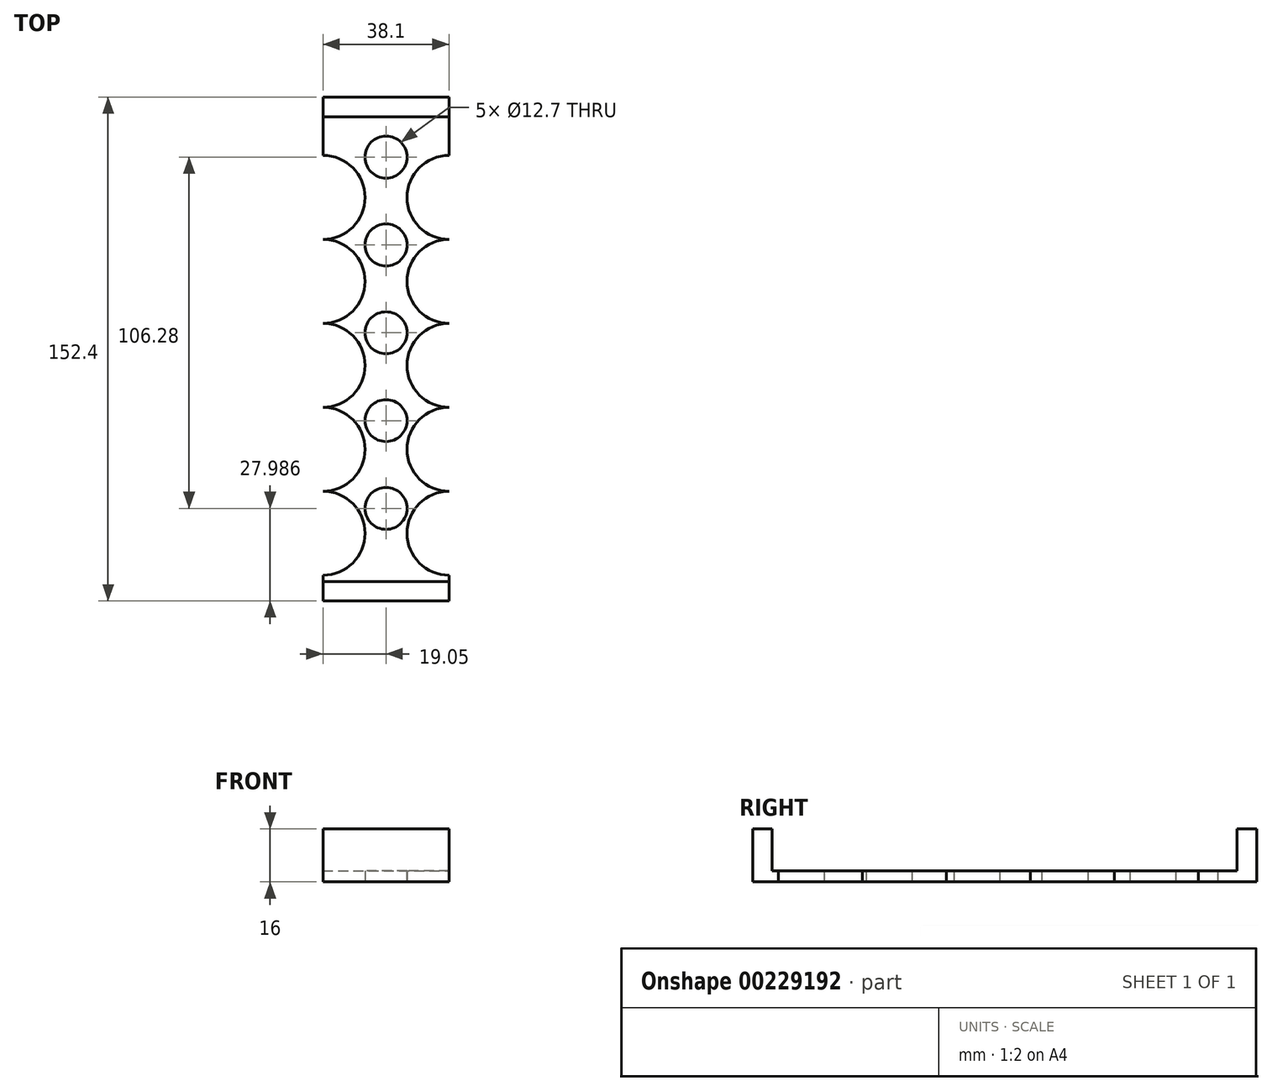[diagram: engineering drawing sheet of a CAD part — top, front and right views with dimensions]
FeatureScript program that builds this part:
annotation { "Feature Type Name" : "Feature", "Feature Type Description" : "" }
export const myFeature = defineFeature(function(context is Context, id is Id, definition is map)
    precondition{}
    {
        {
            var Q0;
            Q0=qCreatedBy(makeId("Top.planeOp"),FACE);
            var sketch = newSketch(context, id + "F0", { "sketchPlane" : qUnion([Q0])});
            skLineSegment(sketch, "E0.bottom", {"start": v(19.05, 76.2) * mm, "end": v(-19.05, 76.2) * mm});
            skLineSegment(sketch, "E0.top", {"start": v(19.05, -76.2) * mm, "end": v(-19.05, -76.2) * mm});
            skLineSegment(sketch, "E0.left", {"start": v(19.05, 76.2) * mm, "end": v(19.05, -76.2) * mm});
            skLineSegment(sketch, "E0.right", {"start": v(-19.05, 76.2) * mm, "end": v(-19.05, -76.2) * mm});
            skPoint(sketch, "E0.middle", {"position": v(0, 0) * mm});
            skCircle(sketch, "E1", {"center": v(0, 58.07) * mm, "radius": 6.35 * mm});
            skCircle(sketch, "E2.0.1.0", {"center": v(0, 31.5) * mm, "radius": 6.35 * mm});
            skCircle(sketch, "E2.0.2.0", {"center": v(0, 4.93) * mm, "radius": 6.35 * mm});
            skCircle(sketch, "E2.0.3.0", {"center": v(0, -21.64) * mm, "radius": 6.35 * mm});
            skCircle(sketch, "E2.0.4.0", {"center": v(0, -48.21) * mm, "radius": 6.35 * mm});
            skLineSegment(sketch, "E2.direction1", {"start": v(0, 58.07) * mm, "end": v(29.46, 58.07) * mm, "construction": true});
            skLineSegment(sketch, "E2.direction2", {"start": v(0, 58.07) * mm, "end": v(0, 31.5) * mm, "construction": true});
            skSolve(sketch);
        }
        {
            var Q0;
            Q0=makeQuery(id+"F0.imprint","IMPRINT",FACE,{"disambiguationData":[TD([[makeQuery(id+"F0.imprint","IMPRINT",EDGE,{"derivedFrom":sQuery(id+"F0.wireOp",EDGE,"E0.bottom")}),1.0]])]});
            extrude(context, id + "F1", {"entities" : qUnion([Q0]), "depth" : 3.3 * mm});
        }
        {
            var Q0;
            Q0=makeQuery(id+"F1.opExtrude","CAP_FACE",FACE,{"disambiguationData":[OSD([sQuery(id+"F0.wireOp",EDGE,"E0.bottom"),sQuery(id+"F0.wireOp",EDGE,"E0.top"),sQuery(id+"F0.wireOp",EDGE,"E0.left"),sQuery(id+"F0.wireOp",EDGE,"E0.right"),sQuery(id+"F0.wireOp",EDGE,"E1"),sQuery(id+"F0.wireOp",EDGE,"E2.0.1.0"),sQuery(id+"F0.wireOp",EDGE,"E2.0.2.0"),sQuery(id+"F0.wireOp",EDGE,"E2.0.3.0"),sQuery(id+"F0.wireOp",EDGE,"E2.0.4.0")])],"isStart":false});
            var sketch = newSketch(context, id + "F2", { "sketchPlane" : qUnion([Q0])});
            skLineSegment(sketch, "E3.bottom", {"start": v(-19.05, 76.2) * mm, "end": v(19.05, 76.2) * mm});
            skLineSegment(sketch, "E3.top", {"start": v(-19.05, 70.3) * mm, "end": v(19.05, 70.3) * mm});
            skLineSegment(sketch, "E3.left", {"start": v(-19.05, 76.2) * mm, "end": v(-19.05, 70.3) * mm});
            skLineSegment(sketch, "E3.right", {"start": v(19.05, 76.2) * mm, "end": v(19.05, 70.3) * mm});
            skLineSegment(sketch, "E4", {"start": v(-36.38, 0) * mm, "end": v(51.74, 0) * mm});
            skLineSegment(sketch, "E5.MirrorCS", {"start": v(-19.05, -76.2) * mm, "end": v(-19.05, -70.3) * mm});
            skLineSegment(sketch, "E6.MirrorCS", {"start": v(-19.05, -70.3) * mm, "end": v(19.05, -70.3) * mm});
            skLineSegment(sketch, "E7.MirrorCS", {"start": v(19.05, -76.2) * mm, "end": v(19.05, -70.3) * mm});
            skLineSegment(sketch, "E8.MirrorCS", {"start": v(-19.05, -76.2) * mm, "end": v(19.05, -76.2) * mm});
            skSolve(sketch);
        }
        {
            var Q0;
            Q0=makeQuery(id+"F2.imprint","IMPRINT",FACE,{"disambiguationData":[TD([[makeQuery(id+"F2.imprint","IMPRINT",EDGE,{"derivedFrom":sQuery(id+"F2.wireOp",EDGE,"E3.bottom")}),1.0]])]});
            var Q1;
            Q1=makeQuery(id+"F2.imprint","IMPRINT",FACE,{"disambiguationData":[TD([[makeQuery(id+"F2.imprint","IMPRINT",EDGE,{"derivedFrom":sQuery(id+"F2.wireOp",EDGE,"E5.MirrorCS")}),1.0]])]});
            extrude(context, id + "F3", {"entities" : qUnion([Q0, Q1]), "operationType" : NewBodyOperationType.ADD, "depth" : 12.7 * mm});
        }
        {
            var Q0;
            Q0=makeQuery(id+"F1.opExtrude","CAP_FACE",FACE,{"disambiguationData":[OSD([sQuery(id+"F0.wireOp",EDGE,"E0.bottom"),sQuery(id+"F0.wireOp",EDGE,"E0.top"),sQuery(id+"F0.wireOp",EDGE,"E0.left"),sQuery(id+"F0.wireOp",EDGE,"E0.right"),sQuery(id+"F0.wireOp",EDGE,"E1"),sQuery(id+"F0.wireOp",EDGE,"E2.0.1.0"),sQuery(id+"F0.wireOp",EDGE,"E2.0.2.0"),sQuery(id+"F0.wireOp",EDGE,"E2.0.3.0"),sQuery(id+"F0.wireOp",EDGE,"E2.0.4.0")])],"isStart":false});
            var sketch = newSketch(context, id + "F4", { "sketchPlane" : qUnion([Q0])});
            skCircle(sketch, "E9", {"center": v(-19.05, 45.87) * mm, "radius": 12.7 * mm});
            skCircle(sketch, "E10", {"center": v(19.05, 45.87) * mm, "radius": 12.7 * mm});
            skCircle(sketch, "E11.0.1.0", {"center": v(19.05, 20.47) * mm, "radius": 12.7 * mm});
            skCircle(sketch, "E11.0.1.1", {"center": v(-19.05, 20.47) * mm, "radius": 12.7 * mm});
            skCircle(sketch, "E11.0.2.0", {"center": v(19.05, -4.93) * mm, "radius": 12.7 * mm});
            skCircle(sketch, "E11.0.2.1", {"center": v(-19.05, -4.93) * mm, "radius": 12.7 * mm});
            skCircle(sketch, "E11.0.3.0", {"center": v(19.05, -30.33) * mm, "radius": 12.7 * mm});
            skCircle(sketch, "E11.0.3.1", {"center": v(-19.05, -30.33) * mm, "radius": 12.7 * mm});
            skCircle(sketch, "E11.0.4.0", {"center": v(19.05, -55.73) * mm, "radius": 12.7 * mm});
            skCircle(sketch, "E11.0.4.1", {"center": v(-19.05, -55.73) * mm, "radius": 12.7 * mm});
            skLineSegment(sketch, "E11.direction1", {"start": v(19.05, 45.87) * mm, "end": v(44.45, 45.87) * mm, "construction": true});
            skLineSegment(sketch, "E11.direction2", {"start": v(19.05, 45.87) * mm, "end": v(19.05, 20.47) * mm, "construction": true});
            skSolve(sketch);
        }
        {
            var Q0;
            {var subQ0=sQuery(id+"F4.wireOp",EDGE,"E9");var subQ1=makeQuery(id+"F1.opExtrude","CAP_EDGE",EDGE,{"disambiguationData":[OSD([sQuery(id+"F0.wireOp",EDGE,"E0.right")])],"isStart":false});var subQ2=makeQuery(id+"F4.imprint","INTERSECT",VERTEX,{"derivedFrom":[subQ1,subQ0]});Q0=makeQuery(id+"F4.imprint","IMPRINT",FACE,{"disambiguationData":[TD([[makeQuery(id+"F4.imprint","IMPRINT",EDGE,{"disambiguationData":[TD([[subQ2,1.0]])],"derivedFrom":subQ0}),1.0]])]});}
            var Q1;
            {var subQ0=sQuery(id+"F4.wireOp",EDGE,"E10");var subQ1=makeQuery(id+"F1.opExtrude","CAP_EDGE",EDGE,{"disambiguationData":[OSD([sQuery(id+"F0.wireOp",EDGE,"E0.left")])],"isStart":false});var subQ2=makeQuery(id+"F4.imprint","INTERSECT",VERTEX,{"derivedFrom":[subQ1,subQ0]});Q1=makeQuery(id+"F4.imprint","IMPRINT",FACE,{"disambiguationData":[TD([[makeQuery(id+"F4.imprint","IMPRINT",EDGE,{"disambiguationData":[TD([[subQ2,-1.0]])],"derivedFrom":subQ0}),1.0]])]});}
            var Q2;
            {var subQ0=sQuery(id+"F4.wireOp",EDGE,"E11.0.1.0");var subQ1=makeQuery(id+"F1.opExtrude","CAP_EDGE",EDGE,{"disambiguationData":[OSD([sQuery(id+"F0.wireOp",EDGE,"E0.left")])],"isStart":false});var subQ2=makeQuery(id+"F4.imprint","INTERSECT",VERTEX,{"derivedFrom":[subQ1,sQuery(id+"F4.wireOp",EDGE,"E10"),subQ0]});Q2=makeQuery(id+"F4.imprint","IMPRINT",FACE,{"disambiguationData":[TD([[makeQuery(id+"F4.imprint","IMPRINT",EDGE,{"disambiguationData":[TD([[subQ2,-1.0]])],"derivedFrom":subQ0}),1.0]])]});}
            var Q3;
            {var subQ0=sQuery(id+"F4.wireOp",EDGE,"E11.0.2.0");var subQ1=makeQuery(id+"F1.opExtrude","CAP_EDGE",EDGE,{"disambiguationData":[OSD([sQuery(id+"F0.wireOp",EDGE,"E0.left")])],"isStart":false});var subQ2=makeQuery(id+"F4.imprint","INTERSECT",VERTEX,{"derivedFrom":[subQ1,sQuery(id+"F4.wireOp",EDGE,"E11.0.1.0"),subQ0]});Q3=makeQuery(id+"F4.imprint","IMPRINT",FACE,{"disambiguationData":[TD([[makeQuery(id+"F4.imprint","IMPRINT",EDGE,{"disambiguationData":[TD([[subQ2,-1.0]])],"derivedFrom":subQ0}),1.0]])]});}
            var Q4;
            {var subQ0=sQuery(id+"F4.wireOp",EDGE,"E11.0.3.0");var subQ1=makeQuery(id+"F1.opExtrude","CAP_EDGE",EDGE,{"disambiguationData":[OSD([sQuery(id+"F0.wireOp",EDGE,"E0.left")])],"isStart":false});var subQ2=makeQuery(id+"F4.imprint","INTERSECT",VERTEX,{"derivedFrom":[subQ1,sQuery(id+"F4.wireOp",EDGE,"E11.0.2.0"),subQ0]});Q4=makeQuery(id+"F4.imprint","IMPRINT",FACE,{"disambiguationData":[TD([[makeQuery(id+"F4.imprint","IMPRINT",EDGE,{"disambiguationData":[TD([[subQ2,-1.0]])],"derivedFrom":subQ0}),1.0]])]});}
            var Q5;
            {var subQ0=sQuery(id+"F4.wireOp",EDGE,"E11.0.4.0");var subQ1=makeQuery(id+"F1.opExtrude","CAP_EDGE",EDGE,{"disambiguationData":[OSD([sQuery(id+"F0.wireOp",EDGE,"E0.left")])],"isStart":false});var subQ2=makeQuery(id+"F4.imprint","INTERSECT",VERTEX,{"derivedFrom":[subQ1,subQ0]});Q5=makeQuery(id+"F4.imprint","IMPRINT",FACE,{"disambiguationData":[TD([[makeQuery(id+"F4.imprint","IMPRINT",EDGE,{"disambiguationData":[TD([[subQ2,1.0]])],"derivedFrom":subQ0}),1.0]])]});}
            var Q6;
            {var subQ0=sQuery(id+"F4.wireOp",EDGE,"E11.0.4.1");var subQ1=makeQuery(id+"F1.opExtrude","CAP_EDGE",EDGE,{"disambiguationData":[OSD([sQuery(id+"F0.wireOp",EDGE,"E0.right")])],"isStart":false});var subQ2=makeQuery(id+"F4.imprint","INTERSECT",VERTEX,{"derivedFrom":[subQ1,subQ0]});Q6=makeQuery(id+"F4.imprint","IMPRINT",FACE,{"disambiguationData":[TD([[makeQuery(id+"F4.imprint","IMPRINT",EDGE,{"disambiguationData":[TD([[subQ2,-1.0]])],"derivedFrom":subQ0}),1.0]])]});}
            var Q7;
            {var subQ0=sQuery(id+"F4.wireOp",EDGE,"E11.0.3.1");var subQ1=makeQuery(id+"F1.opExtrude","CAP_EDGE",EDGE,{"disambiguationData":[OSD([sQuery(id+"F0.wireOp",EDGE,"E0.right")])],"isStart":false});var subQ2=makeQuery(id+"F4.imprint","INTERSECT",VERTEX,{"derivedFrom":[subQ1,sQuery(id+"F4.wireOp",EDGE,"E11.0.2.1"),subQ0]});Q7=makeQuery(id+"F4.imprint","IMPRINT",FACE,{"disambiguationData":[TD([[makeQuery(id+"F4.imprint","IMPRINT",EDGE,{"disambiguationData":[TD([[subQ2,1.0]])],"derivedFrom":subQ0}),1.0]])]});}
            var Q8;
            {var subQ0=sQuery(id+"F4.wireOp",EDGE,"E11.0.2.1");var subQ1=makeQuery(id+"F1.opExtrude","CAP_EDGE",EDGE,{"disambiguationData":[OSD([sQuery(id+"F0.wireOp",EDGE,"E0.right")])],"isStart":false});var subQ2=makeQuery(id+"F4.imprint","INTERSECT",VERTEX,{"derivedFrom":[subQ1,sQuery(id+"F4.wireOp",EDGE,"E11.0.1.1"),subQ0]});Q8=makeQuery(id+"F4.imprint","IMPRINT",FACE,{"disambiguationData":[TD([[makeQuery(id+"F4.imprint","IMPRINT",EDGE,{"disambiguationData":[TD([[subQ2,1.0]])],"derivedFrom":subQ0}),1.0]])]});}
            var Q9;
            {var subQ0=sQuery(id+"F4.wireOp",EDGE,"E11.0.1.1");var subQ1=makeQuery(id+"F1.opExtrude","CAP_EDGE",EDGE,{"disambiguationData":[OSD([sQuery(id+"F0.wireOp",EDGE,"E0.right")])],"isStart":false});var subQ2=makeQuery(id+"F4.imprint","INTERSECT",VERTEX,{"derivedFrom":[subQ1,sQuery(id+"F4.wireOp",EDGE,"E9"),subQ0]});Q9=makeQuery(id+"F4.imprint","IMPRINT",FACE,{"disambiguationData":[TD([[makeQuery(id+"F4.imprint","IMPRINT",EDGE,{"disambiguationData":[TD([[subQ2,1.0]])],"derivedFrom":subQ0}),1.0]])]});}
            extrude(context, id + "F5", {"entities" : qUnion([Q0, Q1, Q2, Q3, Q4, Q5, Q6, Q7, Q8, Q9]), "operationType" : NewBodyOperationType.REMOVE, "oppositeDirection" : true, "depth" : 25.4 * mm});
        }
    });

+-------+

= The problem =
Format the listing, starting with its first line and going on through the line containing "v(0, -48.21) *", as a JSON list of strings with one string per line and blank lines left out. Leave the pictures out of the answer.

= Response to this exercise =
[
  "[diagram: engineering drawing sheet of a CAD part — top, front and right views with dimensions]",
  "FeatureScript program that builds this part:",
  "annotation { \"Feature Type Name\" : \"Feature\", \"Feature Type Description\" : \"\" }",
  "export const myFeature = defineFeature(function(context is Context, id is Id, definition is map)",
  "    precondition{}",
  "    {",
  "        {",
  "            var Q0;",
  "            Q0=qCreatedBy(makeId(\"Top.planeOp\"),FACE);",
  "            var sketch = newSketch(context, id + \"F0\", { \"sketchPlane\" : qUnion([Q0])});",
  "            skLineSegment(sketch, \"E0.bottom\", {\"start\": v(19.05, 76.2) * mm, \"end\": v(-19.05, 76.2) * mm});",
  "            skLineSegment(sketch, \"E0.top\", {\"start\": v(19.05, -76.2) * mm, \"end\": v(-19.05, -76.2) * mm});",
  "            skLineSegment(sketch, \"E0.left\", {\"start\": v(19.05, 76.2) * mm, \"end\": v(19.05, -76.2) * mm});",
  "            skLineSegment(sketch, \"E0.right\", {\"start\": v(-19.05, 76.2) * mm, \"end\": v(-19.05, -76.2) * mm});",
  "            skPoint(sketch, \"E0.middle\", {\"position\": v(0, 0) * mm});",
  "            skCircle(sketch, \"E1\", {\"center\": v(0, 58.07) * mm, \"radius\": 6.35 * mm});",
  "            skCircle(sketch, \"E2.0.1.0\", {\"center\": v(0, 31.5) * mm, \"radius\": 6.35 * mm});",
  "            skCircle(sketch, \"E2.0.2.0\", {\"center\": v(0, 4.93) * mm, \"radius\": 6.35 * mm});",
  "            skCircle(sketch, \"E2.0.3.0\", {\"center\": v(0, -21.64) * mm, \"radius\": 6.35 * mm});",
  "            skCircle(sketch, \"E2.0.4.0\", {\"center\": v(0, -48.21) * mm, \"radius\": 6.35 * mm});"
]